For 10 days, Andrea didn’t go outside or leave her room, except to use the bathroom. She didn’t see her partner Jake, who lives a few blocks away. And, she didn’t tell her mom, who now lives in Panama.

“I knew that she was gonna get really stressed and very worried,” Andrea explains. “So, at some point she knew and she called me and she was crying on the phone. It was hard to be in a position where I needed support, but I needed to support her as well.”

Andrea grew up in El Salvador, born right around the end of the country’s bloody civil war. Her mom raised her and her sister on her own.

Four-year-old Andrea at the beach at Los Cobanos, El Salvador, with her older sister.

“She was part of the struggle — she got really involved in the guerrilla movements,” says Andrea. “My mom went through a lot — she did not have a partner with her to raise two kids, right after the war. She was really poor, we were really poor.”

Andrea remembers feeling anxious, as a kid — if she was sick, would she be able to get to a doctor?
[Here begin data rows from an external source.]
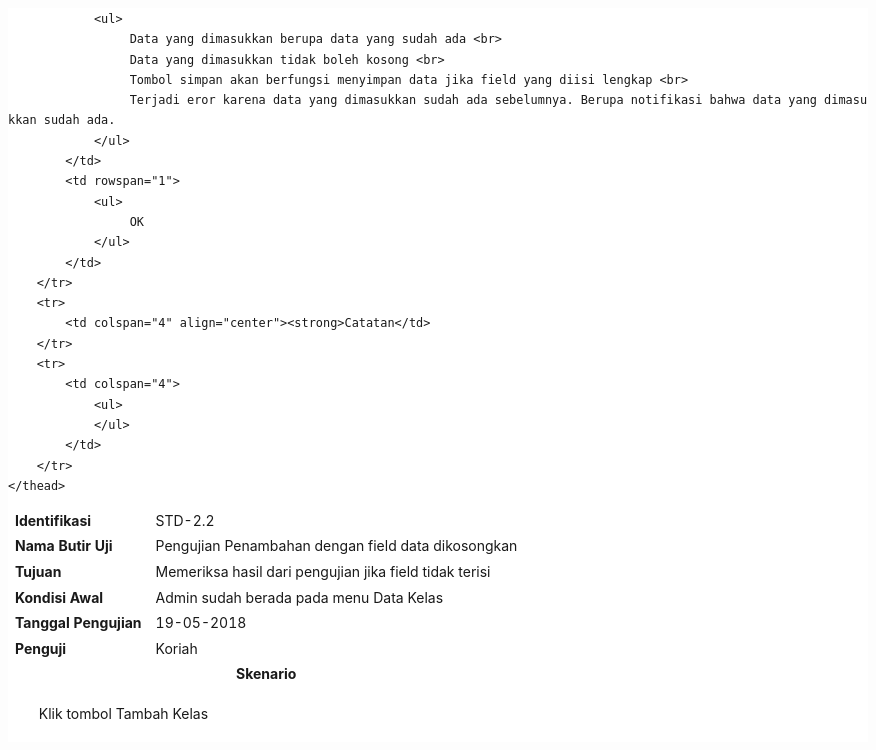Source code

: 				<ul>
				     Data yang dimasukkan berupa data yang sudah ada <br>
					 Data yang dimasukkan tidak boleh kosong <br>
					 Tombol simpan akan berfungsi menyimpan data jika field yang diisi lengkap <br>
					 Terjadi eror karena data yang dimasukkan sudah ada sebelumnya. Berupa notifikasi bahwa data yang dimasukkan sudah ada.
				</ul>
			</td>
			<td rowspan="1">
				<ul>
					 OK
				</ul>
			</td>
		</tr>
		<tr>
			<td colspan="4" align="center"><strong>Catatan</td>
		</tr>
		<tr>
			<td colspan="4">
				<ul>					
				</ul>
			</td>
		</tr>
	</thead>
</table>

<table>  
	<thead> 
		<tr>
			<td rowspan="1"><strong>Identifikasi</td>
			<td colspan="3">STD-2.2</td>
		</tr>
		<tr>
			<td rowspan="1"><strong>Nama Butir Uji</td>
			<td colspan="3">Pengujian Penambahan dengan field data dikosongkan</td>
		</tr>
		<tr>
			<td rowspan="1"><strong>Tujuan</td>
			<td colspan="3">Memeriksa hasil dari pengujian jika field tidak terisi</td>
		</tr>
		<tr>
			<td rowspan="1"><strong>Kondisi Awal</td>
			<td colspan="3">Admin sudah berada pada menu Data Kelas <br>
			</td>
		</tr>
		<tr>
			<td rowspan="1"><strong>Tanggal Pengujian</td>
			<td colspan="3">19-05-2018</td>
		</tr>
		<tr>
			<td rowspan="1"><strong>Penguji</td>
			<td colspan="3">Koriah</td>
		</tr>
		<tr>
			<td colspan="4" align="center"><strong>Skenario</td>
		</tr>
		<tr>
			<td colspan="4">
				<ul>
					 Klik tombol Tambah Kelas
				</ul>
			</td>
		</tr>
		<tr>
“Exactly those fears came back to me when I was sick from coronavirus,” says Andrea. “It was good to realize that I had more control over the situation than when I was a kid. And by that, I mean, if I’m feeling hungry, people can bring me food and I can order food. Like, it’s fine, I can do that. But I remember growing up, for some time when I was little, we didn’t always have a meal. That’s something that stays with you in your body.”

Emerging From Isolation, Into An Isolated World

Near the end of March, Andrea texted her housemates, “Y’all have kept me alive this past week. Today is my third fever-free day!”
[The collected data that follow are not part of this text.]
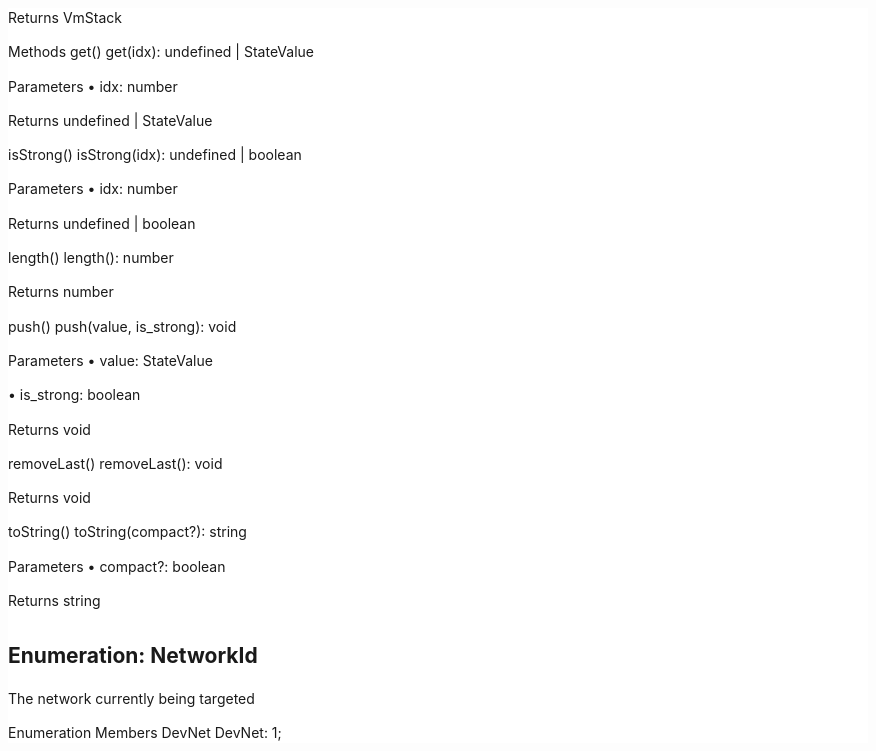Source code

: Returns
VmStack

Methods
get()
get(idx): undefined | StateValue

Parameters
• idx: number

Returns
undefined | StateValue

isStrong()
isStrong(idx): undefined | boolean

Parameters
• idx: number

Returns
undefined | boolean

length()
length(): number

Returns
number

push()
push(value, is_strong): void

Parameters
• value: StateValue

• is_strong: boolean

Returns
void

removeLast()
removeLast(): void

Returns
void

toString()
toString(compact?): string

Parameters
• compact?: boolean

Returns
string

## Enumeration: NetworkId
The network currently being targeted

Enumeration Members
DevNet
DevNet: 1;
The next day, she emerged from her room — wearing a mask — and began spending time in shared space again. But it certainly wasn’t a return to normal.

In a still from a video, Andrea teaches her students reading, from afar.

Andrea teaches at a dual-language public charter school in D.C. During a normal workday, she is on her feet, interacting with kids all day — maybe 45 minutes, max, on the computer. Now, she spends much of the day in front of her laptop, recording videos for students, holding classes over Zoom and checking in with kids on FaceTime.

“It’s been a mix of like, connecting with them and just telling them, ‘I miss you, I love you, I’m thinking about you, I miss the class’ — and also trying to teach content.”

Andrea says teaching from afar is frustrating, and she questions whether kids really need academics right now, or just emotional support. “I’m like, ‘Do they really need to know how to write the word ‘gato?’ I don’t know.”

Like a lot of people, Andrea had plans that have been turned upside down. Her plan was to leave her job at the end of the school year, and to leave the country. Her work visa is up in July, and she’s ready for the next adventure.

She and Jake were going to get married, have a big party with friends in Mexico City, then spend a year riding their bikes to the tip of South America. That’s all off the table now.

Andrea’s and Jake’s bikes during a recent ride through Rock Creek Park.

“In terms of future planning, we have no idea,” she says.

They’ve been saving money — originally for the trip to Patagonia. There are all sorts of possibilities now. Maybe they’ll do a shorter bike trip, somewhere in Mexico. Maybe they’ll buy land in El Salvador and start a farm.

“There are just so many ideas, and I keep reminding myself that it’s great. It’s awesome.”

For now, Andrea says she’s OK with all the uncertainty, happy to be healthy and able to get outside for a bike ride through Rock Creek Park on the weekend.